2011年起,我國先后在北京、天津、上海、重慶、廣東、湖北、深圳等7個省市開展碳排放權交易試點,在試點地區之外,四川聯合環境交易所和福建海峽股權交易中心也自愿開展溫室氣體減排交易。各試點地區的碳交易體系均包括政策法規體系、配額管理、報告核查、市場交易和激勵處罰措施;配額交易多采用公開競價、協議轉讓等方式。
2021年7月16日,全國統一碳排放權交易市場正式啟動,標志著我國碳排放治理進入了新的階段。
首批交易主體為2225家發電行業重點排放單位,覆蓋超40億噸二氧化碳。據規劃,全國碳市場行業覆蓋范圍將進一步擴大,逐步涵蓋石化、化工、建材、鋼鐵、有色、造紙、航空等行業。目前,企業碳排放配額采用基準法設定,全國配額總量由各企業配額“自下而上”匯總確定,且配額實行免費分配,未來將適時引入有償分配。
在履約方面,允許使用國家核證自愿減排量(CCER)抵消,抵消比例不超過5%。截至2021年12月31日,全國碳排放配額(CEA)收盤價為54.22元/噸,較首個交易日開盤價上漲12.96%;累計成交量為1.79億噸,較2020年9家地方碳交易所交易量多增1.01億噸;累計成交額76.61億元,較2020年9家地方碳交易所交易額多增54.59億元。

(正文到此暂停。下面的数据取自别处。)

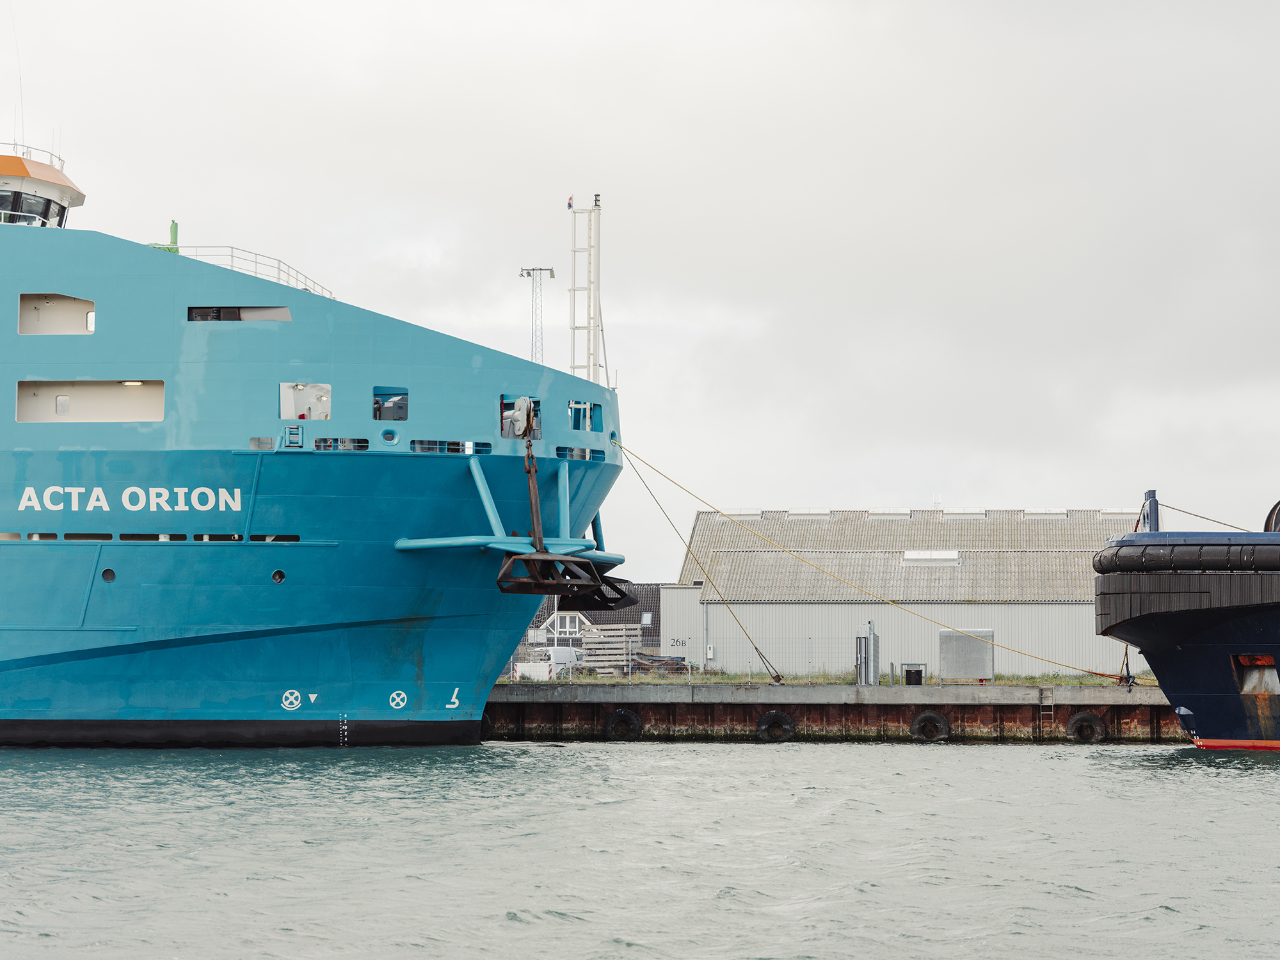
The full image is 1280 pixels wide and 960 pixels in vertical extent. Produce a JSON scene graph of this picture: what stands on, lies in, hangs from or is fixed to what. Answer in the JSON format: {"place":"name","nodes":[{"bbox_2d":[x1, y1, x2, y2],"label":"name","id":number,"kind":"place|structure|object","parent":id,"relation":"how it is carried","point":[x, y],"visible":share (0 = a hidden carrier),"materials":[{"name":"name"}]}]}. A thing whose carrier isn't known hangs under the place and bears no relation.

雖然我國碳排放權交易市場初始階段僅涉及電力部門,但伴隨《意見》《行動方案》的出臺,我國碳排放權交易市場已經走向更廣闊的領域。
我國碳定價機制發展存在的問題
我國碳市場穩步發展的同時,也在制度安排及
運行中存在一些不足。
1.高階立法欠缺,部分業務的法律性質暫不明確。
《碳排放權交易管理辦法(實行)》確定了全國碳市場的基本框架,但普適的相關立法缺位,對碳交易的約束力不足。同時,少數金融機構嘗試開展的碳排放權抵質押業務也未明確其法律性質,碳排放權是否屬于可抵質押物尚不明晰。
2.運行機制不成熟。
一方面,總量管控較為寬松,尚未設定階段配額上限目標,且“自下而上”的總量確定方式不利于從整體層面控制碳排放。另一方面,碳交易未配備適當的市場穩定條款,不利于防范碳價格的大幅波動。
3.碳市場缺乏金融屬性。
目前我國碳市場的參與主體單一,金融機構及合格投資者未獲準參與碳交易,無論在體量上還是活躍度上,我國碳市場都不及發達國家,還需要進一步推動碳市場高效發展。同時,碳市場交易產品以現貨為主,而碳期貨、碳遠期、碳期權等金融產品匱乏,未能形成現貨與衍生品相結合的多層次發展路徑,難以保證有效定價和充分發揮碳價對資源配置的引導作用。
4.抵消機制尚不完善。
一方面,由于存在溫室氣體自愿減排交易量小、個別項目不夠規范等問題,自2017年3月起,我國溫室氣體自愿減排相關備案事項已暫緩,現行可使用的CCER均為2017年3月前產生的減排量,存量僅約0.5億噸,不利于活躍交易市場及調動參與者的積極性。當前存量CCER僅在試點地區交易,且大宗交易以協議方式為主,成交價與成交量不完全透明。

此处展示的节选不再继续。